- Required work: Leaving out every picture, retype the lines below from the top through the one that contains "Ключевые слова: преподаватель".

[Saved data entries]
- - - - - - -

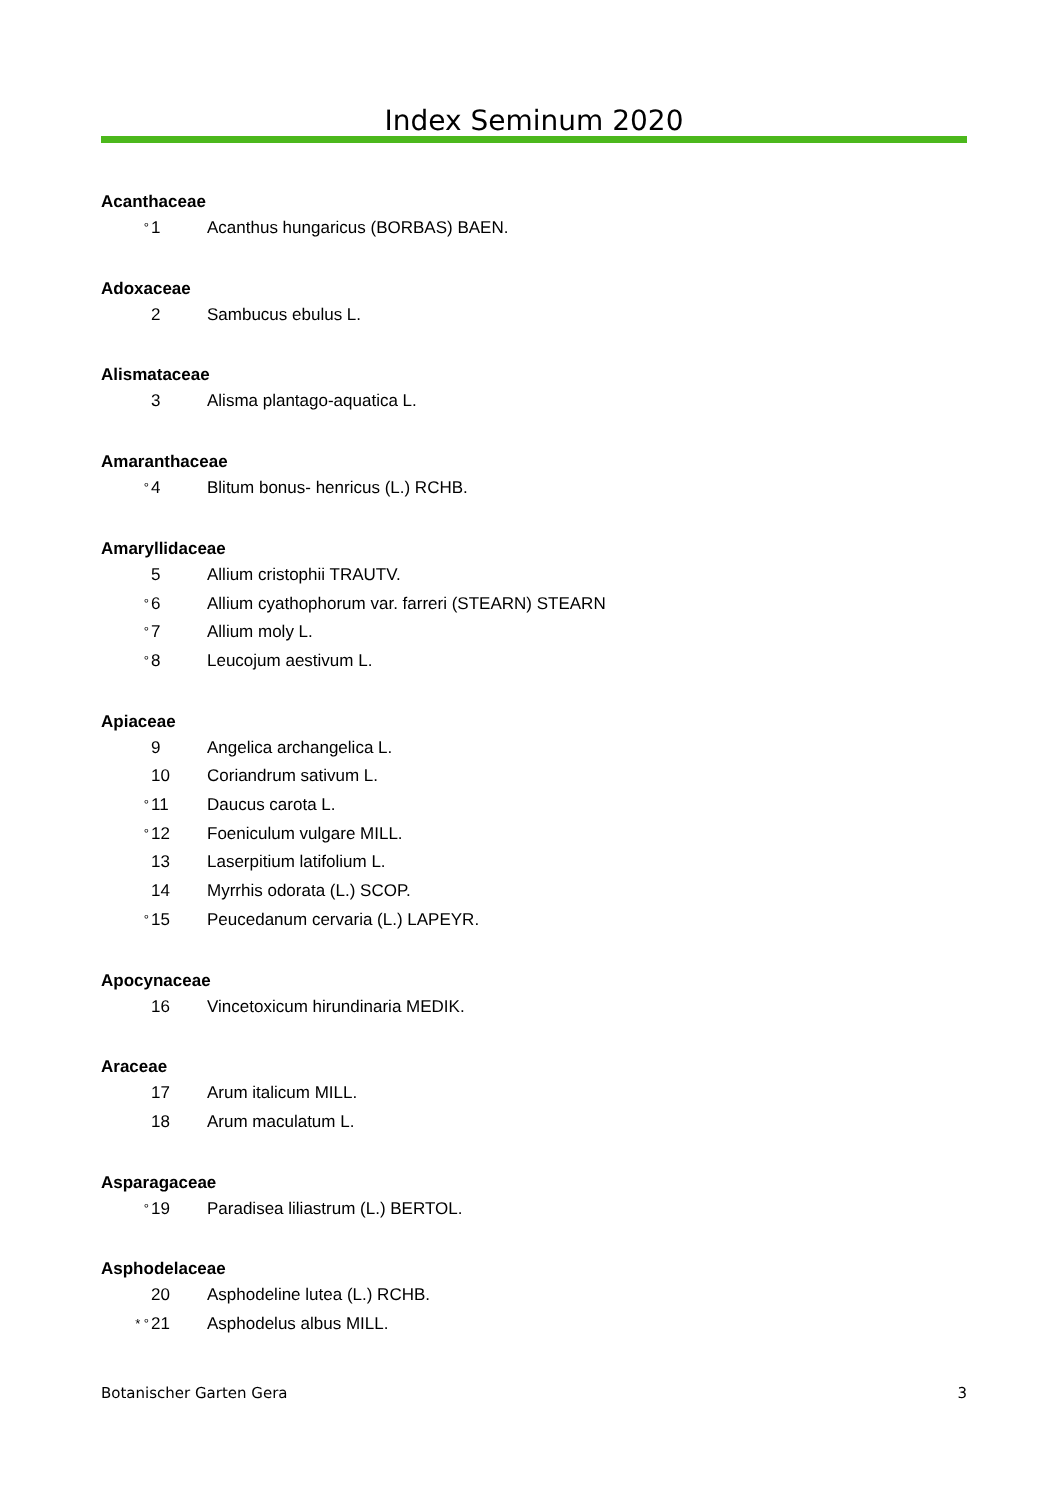Index Seminum 2020
Acanthaceae
° 1 Acanthus hungaricus (BORBAS) BAEN.
Adoxaceae
2 Sambucus ebulus L.
Alismataceae
3 Alisma plantago-aquatica L.
Amaranthaceae
° 4 Blitum bonus- henricus (L.) RCHB.
Amaryllidaceae
5 Allium cristophii TRAUTV.
° 6 Allium cyathophorum var. farreri (STEARN) STEARN
° 7 Allium moly L.
° 8 Leucojum aestivum L.
Apiaceae
9 Angelica archangelica L.
10 Coriandrum sativum L.
° 11 Daucus carota L.
° 12 Foeniculum vulgare MILL.
13 Laserpitium latifolium L.
14 Myrrhis odorata (L.) SCOP.
° 15 Peucedanum cervaria (L.) LAPEYR.
Apocynaceae
16 Vincetoxicum hirundinaria MEDIK.
Araceae
17 Arum italicum MILL.
18 Arum maculatum L.
Asparagaceae
° 19 Paradisea liliastrum (L.) BERTOL.
Asphodelaceae
20 Asphodeline lutea (L.) RCHB.
* ° 21 Asphodelus albus MILL.
Botanischer Garten Gera 3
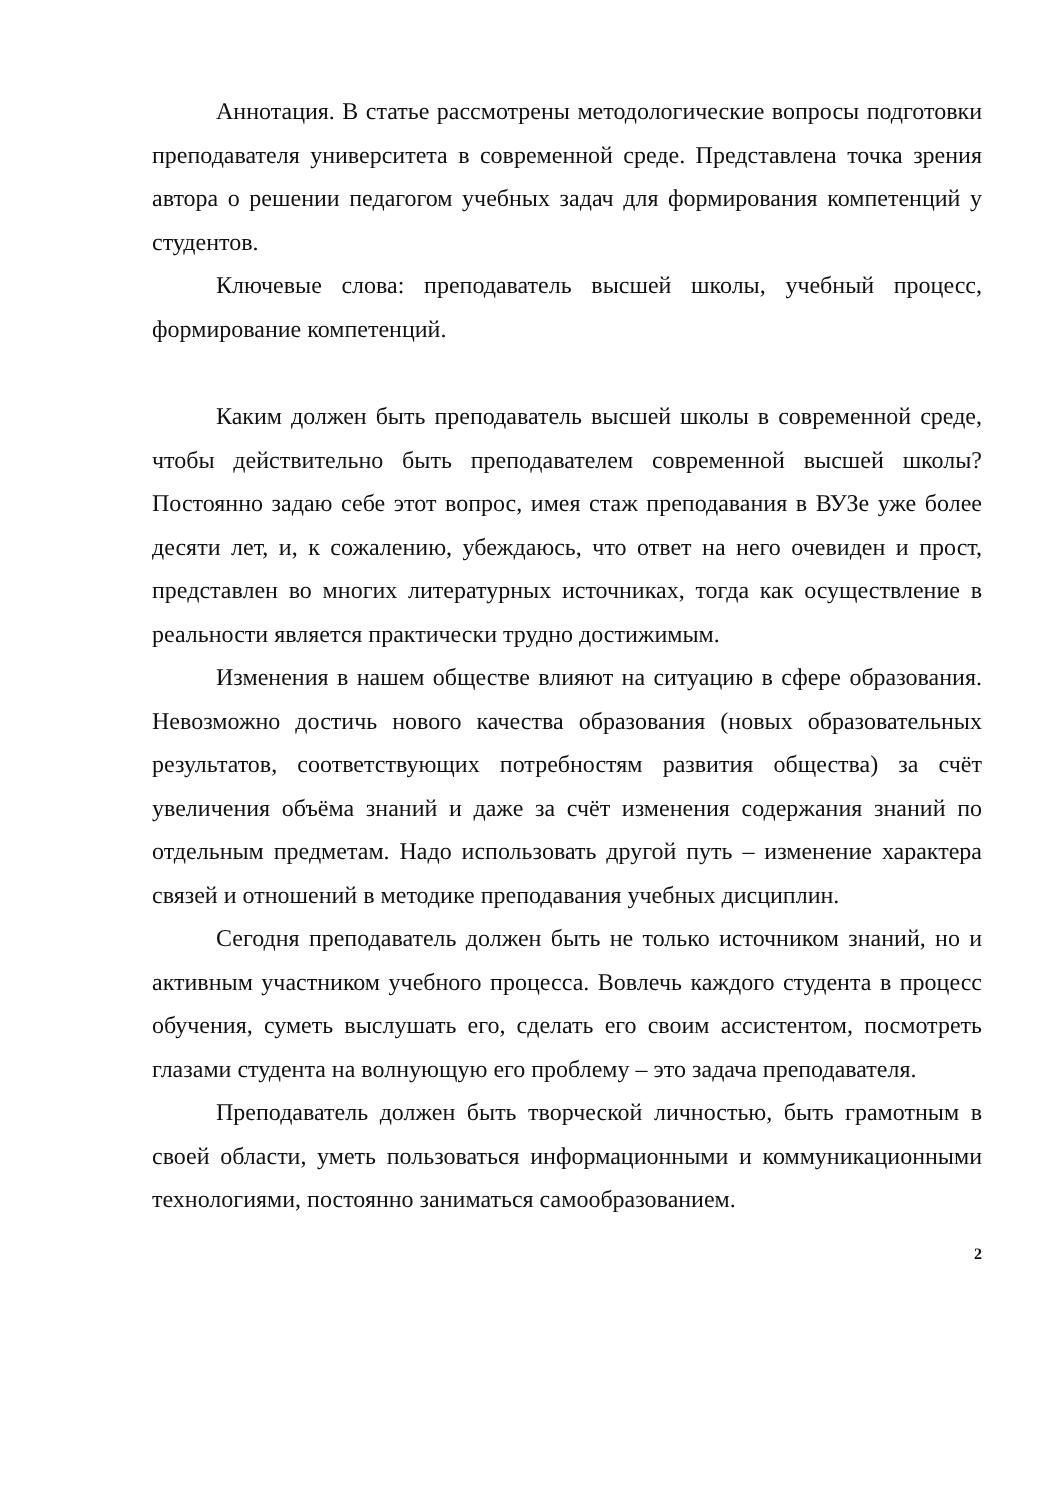Аннотация. В статье рассмотрены методологические вопросы подготовки преподавателя университета в современной среде. Представлена точка зрения автора о решении педагогом учебных задач для формирования компетенций у студентов.
Ключевые слова: преподаватель высшей школы, учебный процесс, формирование компетенций.
Каким должен быть преподаватель высшей школы в современной среде, чтобы действительно быть преподавателем современной высшей школы? Постоянно задаю себе этот вопрос, имея стаж преподавания в ВУЗе уже более десяти лет, и, к сожалению, убеждаюсь, что ответ на него очевиден и прост, представлен во многих литературных источниках, тогда как осуществление в реальности является практически трудно достижимым.
Изменения в нашем обществе влияют на ситуацию в сфере образования. Невозможно достичь нового качества образования (новых образовательных результатов, соответствующих потребностям развития общества) за счёт увеличения объёма знаний и даже за счёт изменения содержания знаний по отдельным предметам. Надо использовать другой путь – изменение характера связей и отношений в методике преподавания учебных дисциплин.
Сегодня преподаватель должен быть не только источником знаний, но и активным участником учебного процесса. Вовлечь каждого студента в процесс обучения, суметь выслушать его, сделать его своим ассистентом, посмотреть глазами студента на волнующую его проблему – это задача преподавателя.
Преподаватель должен быть творческой личностью, быть грамотным в своей области, уметь пользоваться информационными и коммуникационными технологиями, постоянно заниматься самообразованием.
2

- - - - - - -

- Exercise result:
Index Seminum 2020
Acanthaceae
° 1 Acanthus hungaricus (BORBAS) BAEN.
Adoxaceae
2 Sambucus ebulus L.
Alismataceae
3 Alisma plantago-aquatica L.
Amaranthaceae
° 4 Blitum bonus- henricus (L.) RCHB.
Amaryllidaceae
5 Allium cristophii TRAUTV.
° 6 Allium cyathophorum var. farreri (STEARN) STEARN
° 7 Allium moly L.
° 8 Leucojum aestivum L.
Apiaceae
9 Angelica archangelica L.
10 Coriandrum sativum L.
° 11 Daucus carota L.
° 12 Foeniculum vulgare MILL.
13 Laserpitium latifolium L.
14 Myrrhis odorata (L.) SCOP.
° 15 Peucedanum cervaria (L.) LAPEYR.
Apocynaceae
16 Vincetoxicum hirundinaria MEDIK.
Araceae
17 Arum italicum MILL.
18 Arum maculatum L.
Asparagaceae
° 19 Paradisea liliastrum (L.) BERTOL.
Asphodelaceae
20 Asphodeline lutea (L.) RCHB.
* ° 21 Asphodelus albus MILL.
Botanischer Garten Gera 3
Аннотация. В статье рассмотрены методологические вопросы подготовки преподавателя университета в современной среде. Представлена точка зрения автора о решении педагогом учебных задач для формирования компетенций у студентов.
Ключевые слова: преподаватель высшей школы, учебный процесс, формирование компетенций.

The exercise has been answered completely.